Le bouleversement émotionnel qui nous saisit quand arrive le dernier quart d’heure se nourrit de tout ce délicat travail préalable, à la grandeur alors imperceptible. We bought a zoo renverse en deux temps l’idée fausse que l’on se faisait de son effacement et de sa modicité. Premier temps, l’aboutissement de la refondation du zoo, attendu et pourtant pleinement émouvant. Crowe fait se rejoindre dans cette séquence toutes les histoires et toutes les relations intimes, sans rien renier des principes qui ont guidé sa mise en scène jusque là, c’est-à-dire sans artifices et avec une admirable finesse de trait. Il apporte à chaque micro-événement de ce tableau de grandes dimensions juste ce qu’il faut d’importance et de détails pour l’animer et nous remuer sans pour autant affaiblir l’humanité et l’harmonie de l’ensemble. Crowe ne s’était encore jamais hissé si près de l’art raffiné de celui qu’il voit comme un maître, Billy Wilder, que pour ce film. Ses précédents longs-métrages jouaient sur d’autres qualités, plus personnelles, tandis que We bought a zoo reprend à son compte la formule prisée par Wilder d’une narration à maturation lente, où il s’agit de laisser le temps aux choses d’arriver et aux gens de changer à leur rythme naturel. Le travail du cinéaste consistant alors essentiellement à arranger de la plus belle des manières la rencontre de tous les éléments disséminés dans son film, en jouant sur le retardement de ce qui est prévisible et sur le surgissement de ce qui ne l’est pas.

Crowe applique remarquablement la leçon, et y ajoute une distinction supplémentaire avec son épilogue, pour le coup tout à fait inattendu.
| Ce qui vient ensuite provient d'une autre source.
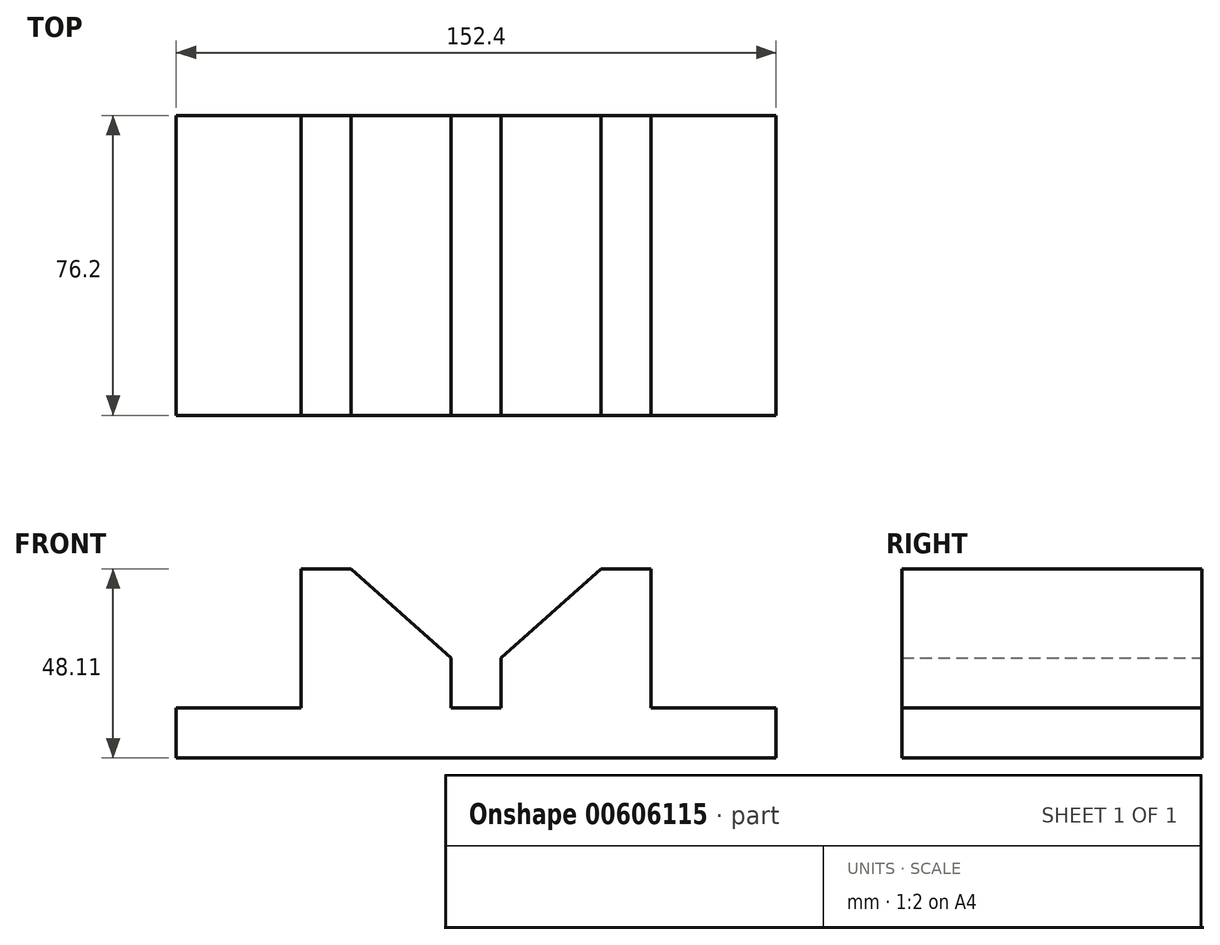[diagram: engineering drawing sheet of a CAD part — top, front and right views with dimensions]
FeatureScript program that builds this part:
annotation { "Feature Type Name" : "Feature", "Feature Type Description" : "" }
export const myFeature = defineFeature(function(context is Context, id is Id, definition is map)
    precondition{}
    {
        {
            var Q0;
            Q0=qCreatedBy(makeId("Front.planeOp"),FACE);
            var sketch = newSketch(context, id + "F0", { "sketchPlane" : qUnion([Q0])});
            skLineSegment(sketch, "E0", {"start": v(-56.86, 0) * mm, "end": v(-56.86, 12.7) * mm});
            skLineSegment(sketch, "E1", {"start": v(-56.86, 12.7) * mm, "end": v(-25.1, 12.7) * mm});
            skLineSegment(sketch, "E2", {"start": v(-25.1, 12.7) * mm, "end": v(-25.1, 48.11) * mm});
            skLineSegment(sketch, "E3", {"start": v(-25.1, 48.11) * mm, "end": v(-12.4, 48.11) * mm});
            skLineSegment(sketch, "E4", {"start": v(51.1, 48.11) * mm, "end": v(63.8, 48.11) * mm});
            skLineSegment(sketch, "E5", {"start": v(63.8, 48.11) * mm, "end": v(63.8, 12.7) * mm});
            skLineSegment(sketch, "E6", {"start": v(63.8, 12.7) * mm, "end": v(95.54, 12.7) * mm});
            skLineSegment(sketch, "E7", {"start": v(95.54, 12.7) * mm, "end": v(95.54, 0) * mm});
            skLineSegment(sketch, "E8", {"start": v(-56.86, 0) * mm, "end": v(95.54, 0) * mm});
            skLineSegment(sketch, "E9", {"start": v(19.34, 12.7) * mm, "end": v(25.7, 12.7) * mm});
            skLineSegment(sketch, "E10", {"start": v(25.7, 12.7) * mm, "end": v(25.7, 25.4) * mm});
            skLineSegment(sketch, "E11", {"start": v(19.34, 12.7) * mm, "end": v(13, 12.7) * mm});
            skLineSegment(sketch, "E12", {"start": v(13, 12.7) * mm, "end": v(13, 25.4) * mm});
            skLineSegment(sketch, "E13", {"start": v(25.7, 25.4) * mm, "end": v(51.1, 48.11) * mm});
            skLineSegment(sketch, "E14", {"start": v(-12.4, 48.11) * mm, "end": v(13, 25.4) * mm});
            skSolve(sketch);
        }
        {
            var Q0;
            Q0=makeQuery(id+"F0.imprint","IMPRINT",FACE,{"disambiguationData":[TD([[makeQuery(id+"F0.imprint","IMPRINT",EDGE,{"derivedFrom":sQuery(id+"F0.wireOp",EDGE,"E0")}),-1.0]])]});
            extrude(context, id + "F1", {"entities" : qUnion([Q0]), "depth" : 76.2 * mm, "offsetDistance" : 25.4 * mm});
        }
    });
Le traitement du deuil vécu par le héros était jusque là exemplaire, sans pathos débordant ni affliction complaisante, toujours sensible mais jamais écrasant ; un élément parmi les autres. A la dernière minute, Crowe se décide à le placer au cœur d’une scène, et celle-ci est merveilleuse. Elle ouvre en grand le champ du film, jusque là concentré sur le présent et qui soudain se tourne vers le passé (le souvenir de la disparue), pour en tirer de quoi fonder un avenir meilleur – la famille soudée, l’adoption de la ligne de conduite hardie qui était celle de la mère face aux défis qui se présentent. Là encore, tout ceci se tient à la frontière des pires clichés de la fable de l’Amérique pionnière, méritante, bienheureuse. Mais la magie de l’écriture (le rappel de la réplique « Why not ? »), de la mise en scène (une miraculeuse apparition le temps d’un plan de coupe) et de la candeur de Crowe fait que ça marche. We bought a zoo n’a alors plus rien de dérisoire, il se révèle comme une perle précieuse et généreuse.